- **TASK STATEMENT**: Please set down the data word for word; images do not go in the copy.

== TASK MATERIAL ==

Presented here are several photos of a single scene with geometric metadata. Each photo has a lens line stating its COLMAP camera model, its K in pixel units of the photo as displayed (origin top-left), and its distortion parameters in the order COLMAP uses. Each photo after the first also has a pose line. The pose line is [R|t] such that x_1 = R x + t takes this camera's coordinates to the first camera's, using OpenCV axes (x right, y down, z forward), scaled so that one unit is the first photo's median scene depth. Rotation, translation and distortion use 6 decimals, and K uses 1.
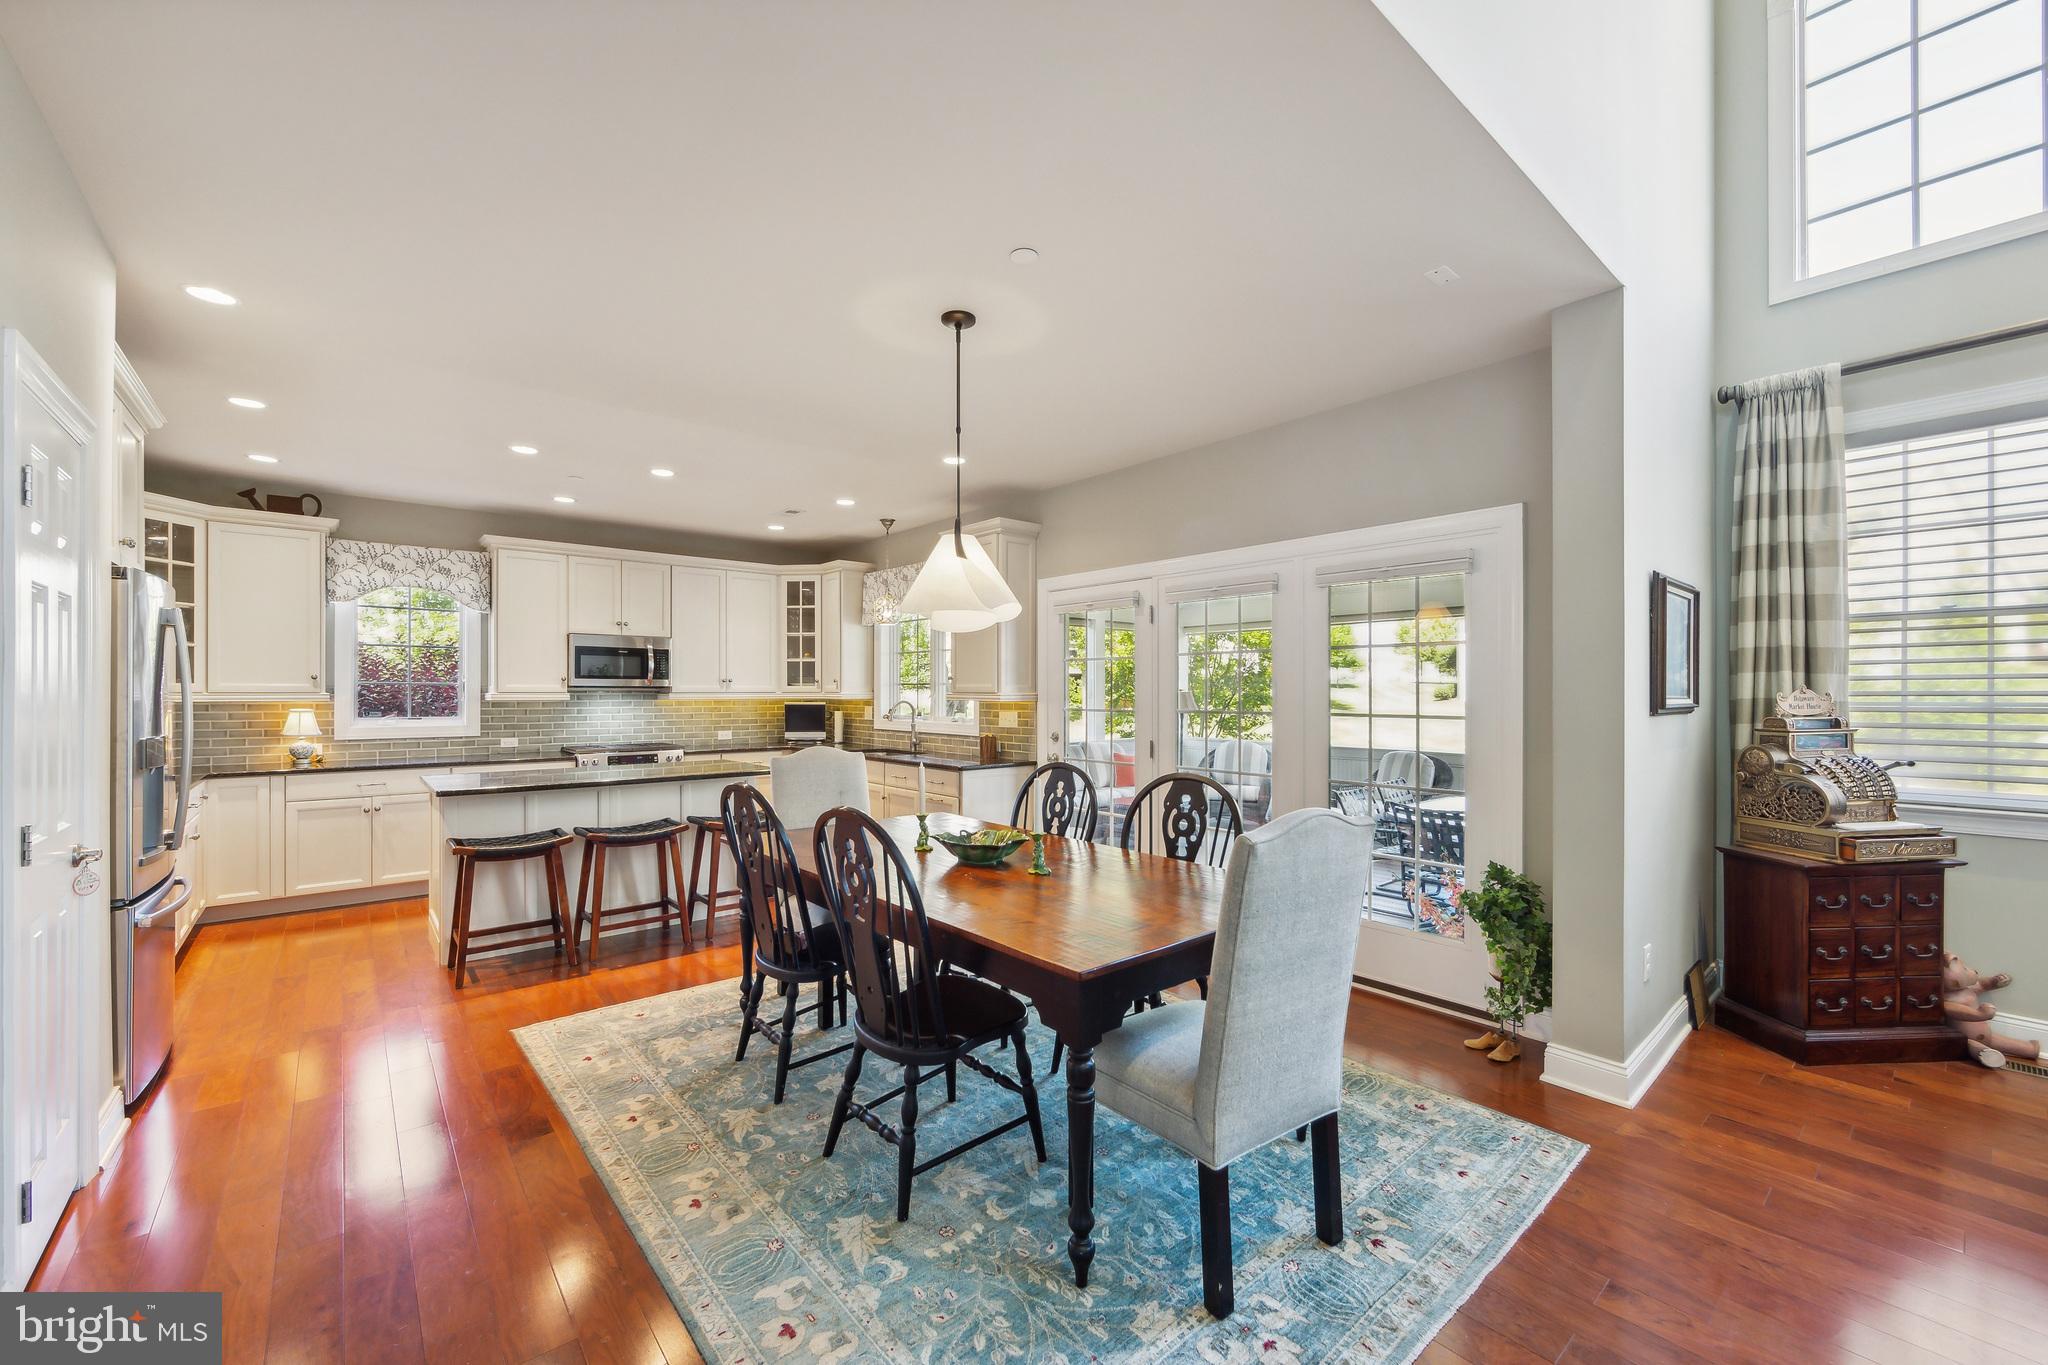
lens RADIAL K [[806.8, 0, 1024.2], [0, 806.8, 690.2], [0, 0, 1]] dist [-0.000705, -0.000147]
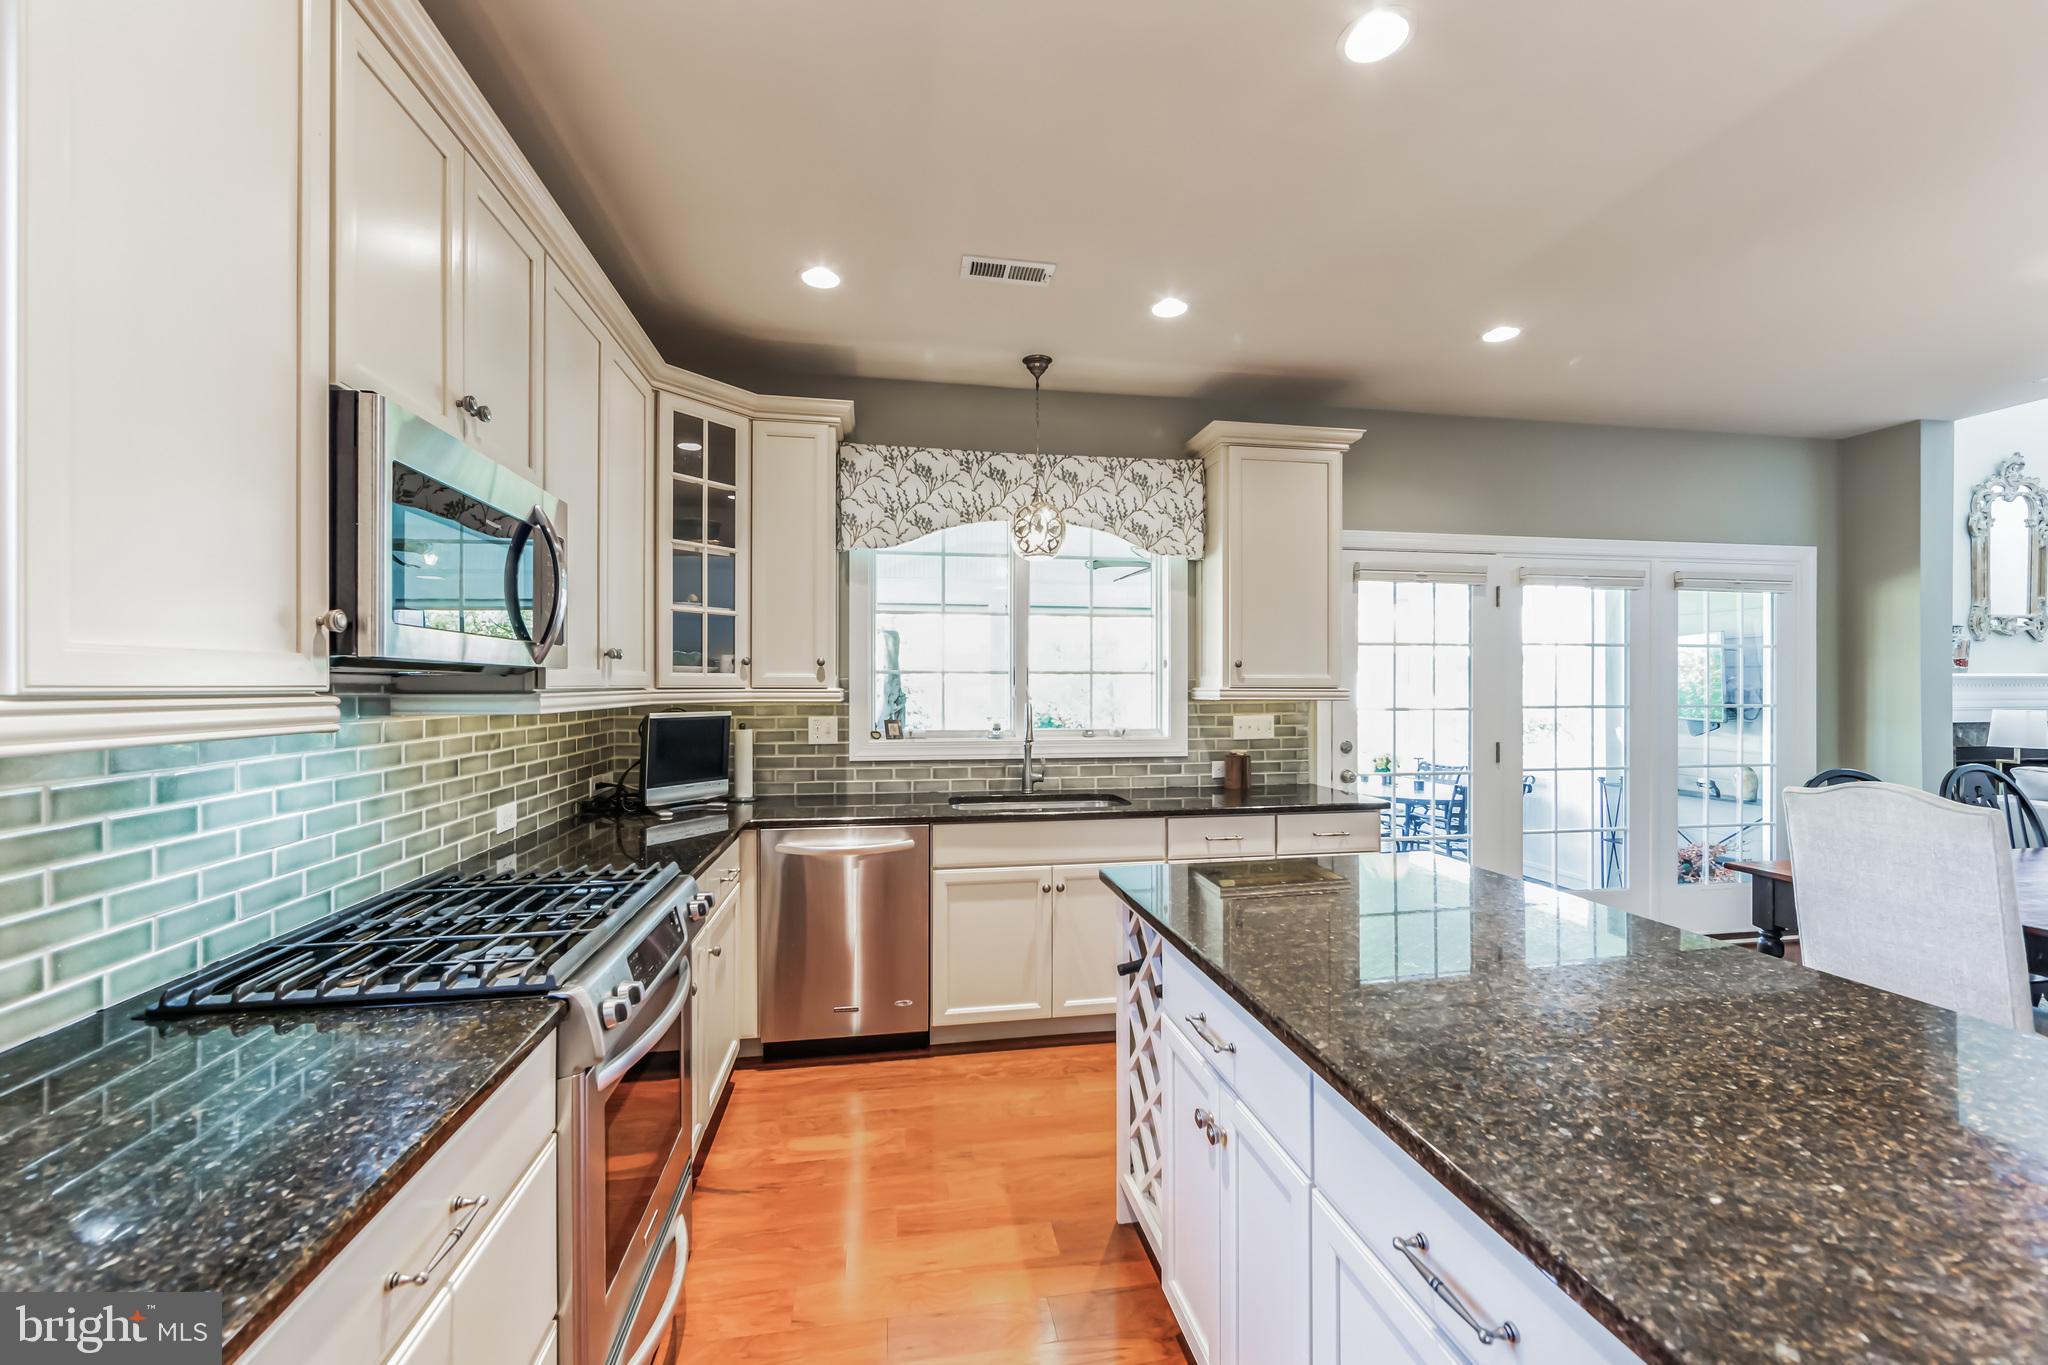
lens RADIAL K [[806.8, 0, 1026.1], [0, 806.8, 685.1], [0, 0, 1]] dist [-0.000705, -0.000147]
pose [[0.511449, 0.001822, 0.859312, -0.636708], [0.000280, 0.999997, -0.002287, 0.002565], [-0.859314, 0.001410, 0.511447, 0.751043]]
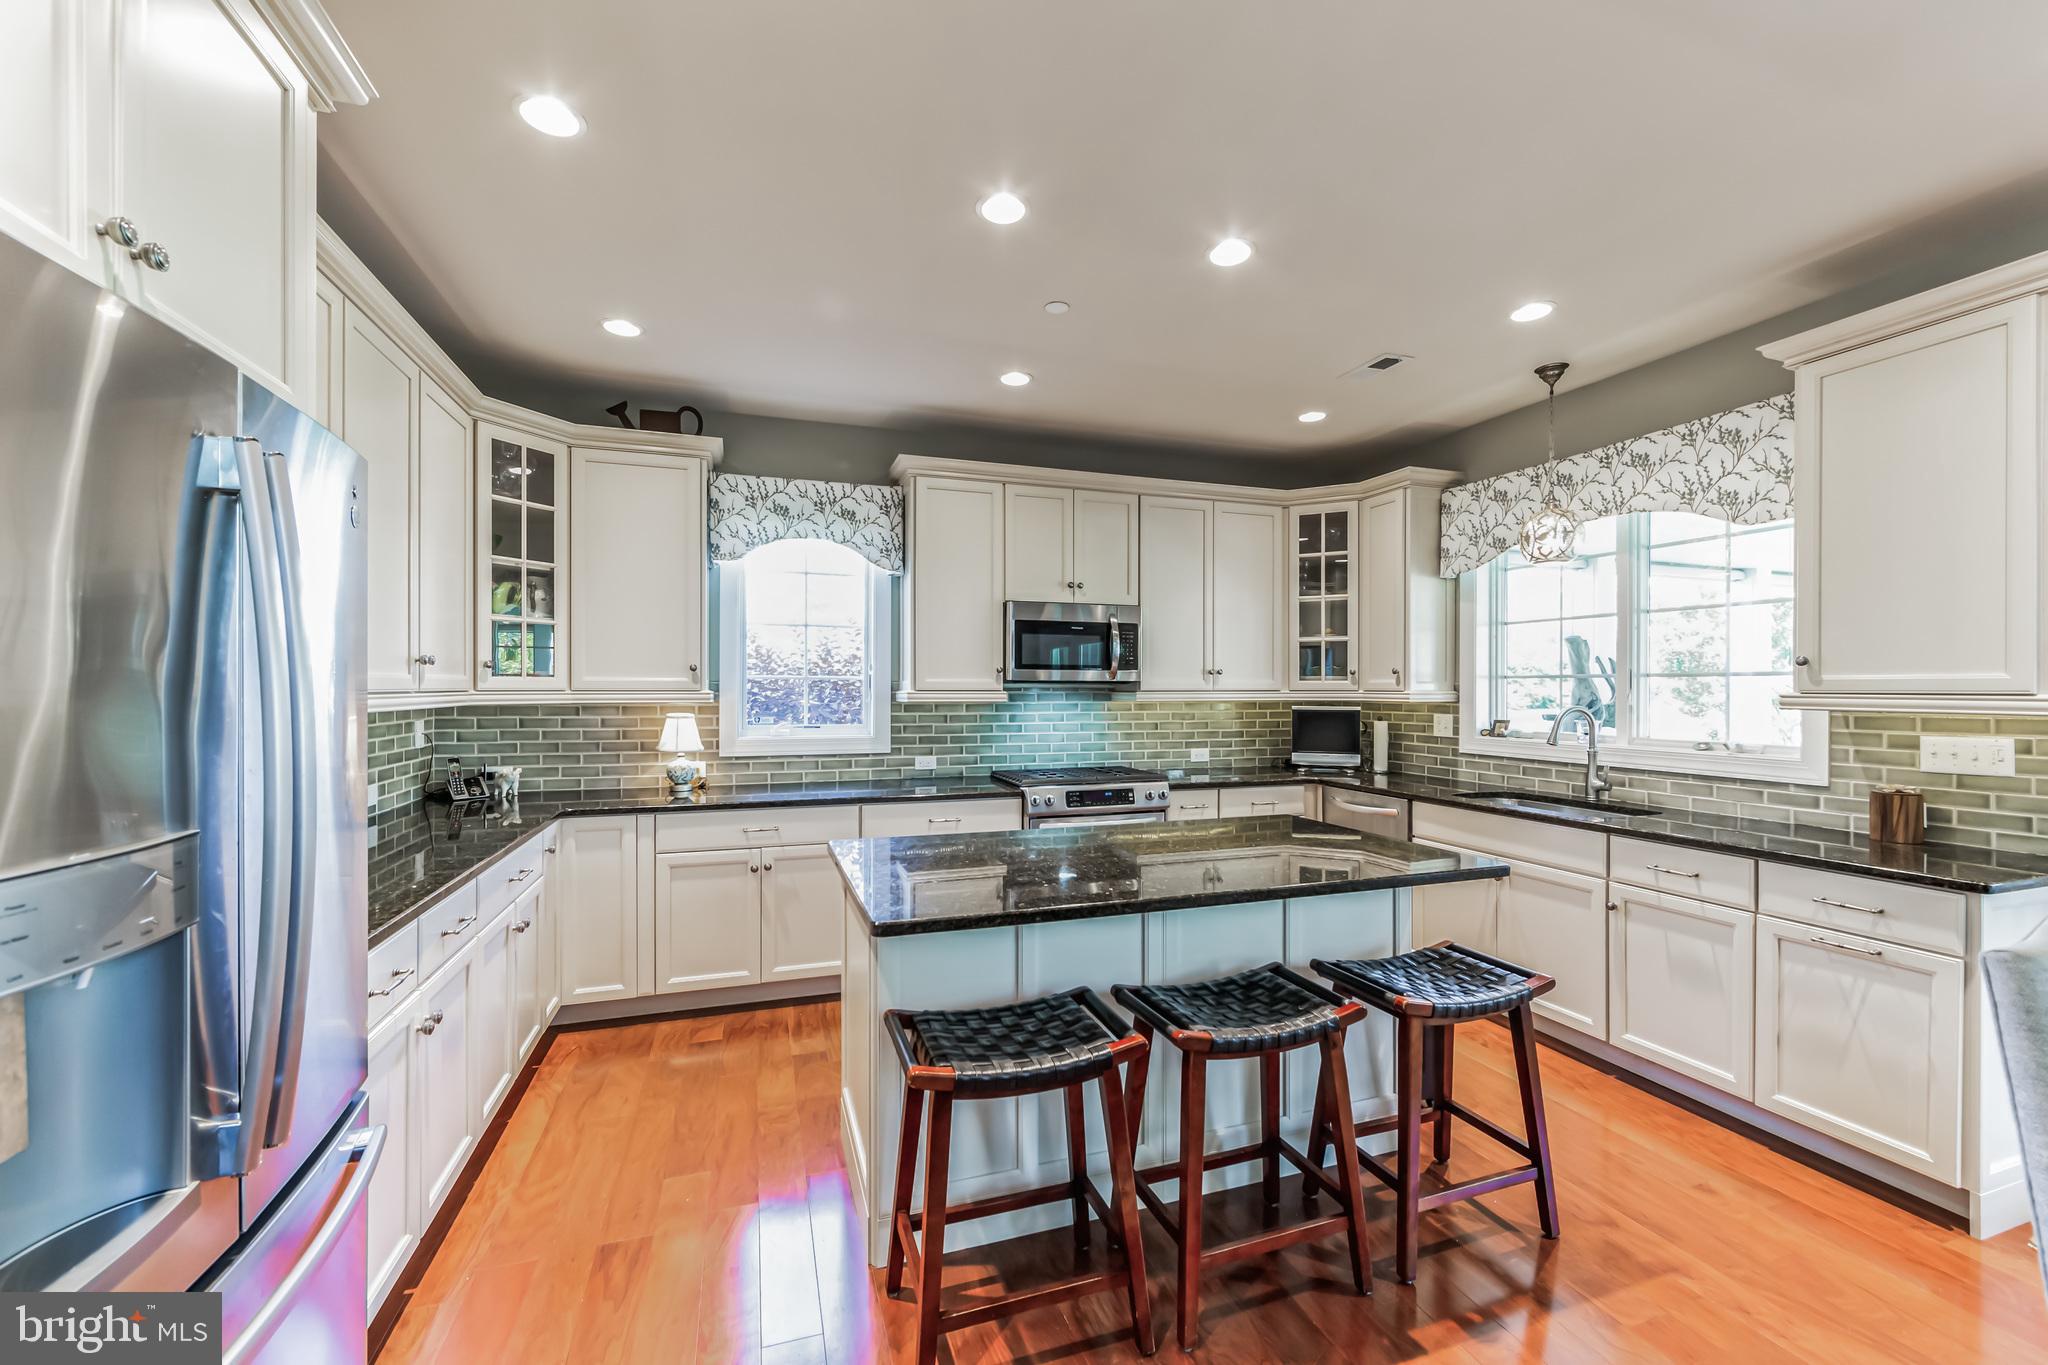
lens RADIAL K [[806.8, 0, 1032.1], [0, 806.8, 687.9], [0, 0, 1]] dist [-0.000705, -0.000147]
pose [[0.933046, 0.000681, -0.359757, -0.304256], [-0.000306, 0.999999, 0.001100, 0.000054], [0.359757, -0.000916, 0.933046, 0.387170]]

===

- **EXERCISE SOLUTION**:
Presented here are several photos of a single scene with geometric metadata. Each photo has a lens line stating its COLMAP camera model, its K in pixel units of the photo as displayed (origin top-left), and its distortion parameters in the order COLMAP uses. Each photo after the first also has a pose line. The pose line is [R|t] such that x_1 = R x + t takes this camera's coordinates to the first camera's, using OpenCV axes (x right, y down, z forward), scaled so that one unit is the first photo's median scene depth. Rotation, translation and distortion use 6 decimals, and K uses 1.
lens RADIAL K [[806.8, 0, 1024.2], [0, 806.8, 690.2], [0, 0, 1]] dist [-0.000705, -0.000147]
lens RADIAL K [[806.8, 0, 1026.1], [0, 806.8, 685.1], [0, 0, 1]] dist [-0.000705, -0.000147]
pose [[0.511449, 0.001822, 0.859312, -0.636708], [0.000280, 0.999997, -0.002287, 0.002565], [-0.859314, 0.001410, 0.511447, 0.751043]]
lens RADIAL K [[806.8, 0, 1032.1], [0, 806.8, 687.9], [0, 0, 1]] dist [-0.000705, -0.000147]
pose [[0.933046, 0.000681, -0.359757, -0.304256], [-0.000306, 0.999999, 0.001100, 0.000054], [0.359757, -0.000916, 0.933046, 0.387170]]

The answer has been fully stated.